We like our Heroes larger than life

Published by Charlie Wear under Church, Culture, My Life

Don’t tell anyone but I really like the TV series, Heroes. Of all the heroes, however, I think my favorite is Hiro Nakamora (don’t know if I spelled that right). He’s the Japanese guy who can bend time and space and is a mean samarai sword fighter. I think he is currently without his powers in the series’ timeline, but he still follows his “Hero” philosophy.

I have had a few heroes during my life. Of course, the problem with having people for heroes is that they are people. One of my heroes was John Wimber. Of course, it was helpful that I did not personally know John. I only knew him through his writing, recordings, videos and live preaching. Unfortunately I have been acquainted with a number of people who knew John in his “life-size” version. My interactions with them sort of caused John to become a little less of a hero in my eyes. He’s still up there, but I know a little too much about him, I think.
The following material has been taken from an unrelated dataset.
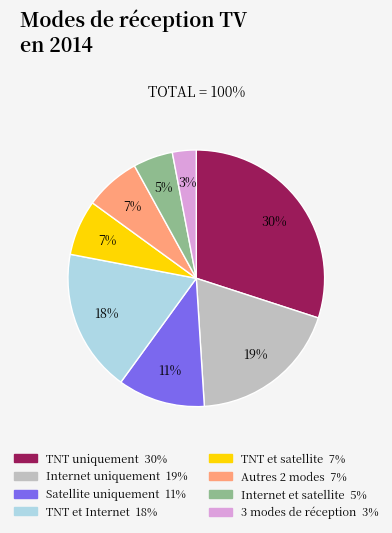

Is there a majority slice in this chart?

No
One of my heroes is a guy named Steve Sjogren. Even though I have gotten to know him a little more up close and personal in the last few years, and he is more life-size than he was before, believe me, I have a great deal of admiration for him. Against great odds he started a church really small and grew it really big by making kindness a necessary part of his DNA and the DNA of his church. After suffering a seriously disabling medical accident he has come back to continue to make contributions in spreading the kindness of God around the world.

I have other heroes, some who are nearby and some who are further away, some who are younger and some who are older, some who are acquaintances and friends, some who are my family and some who are strangers. I remember one of the most heroic things my father ever did. He cared for his mother as she lay bedridden by a debilitating illness over her last months. I really admire him for that. 

I guess that being a little more seasoned can cause a person to understand that all humanity is flawed. It is when we struggle against our flaws and persevere in attempting to go above our “normal” humanity that our true “heroism” emerges. One of my mentors used to say “I want to grow up before I grow old.” I think part of the meaning of that statement is learning to accept ourselves, flaws and all, as much as we are willing to accept others.

Still, we really like it when our heroes are larger than life, don’t we?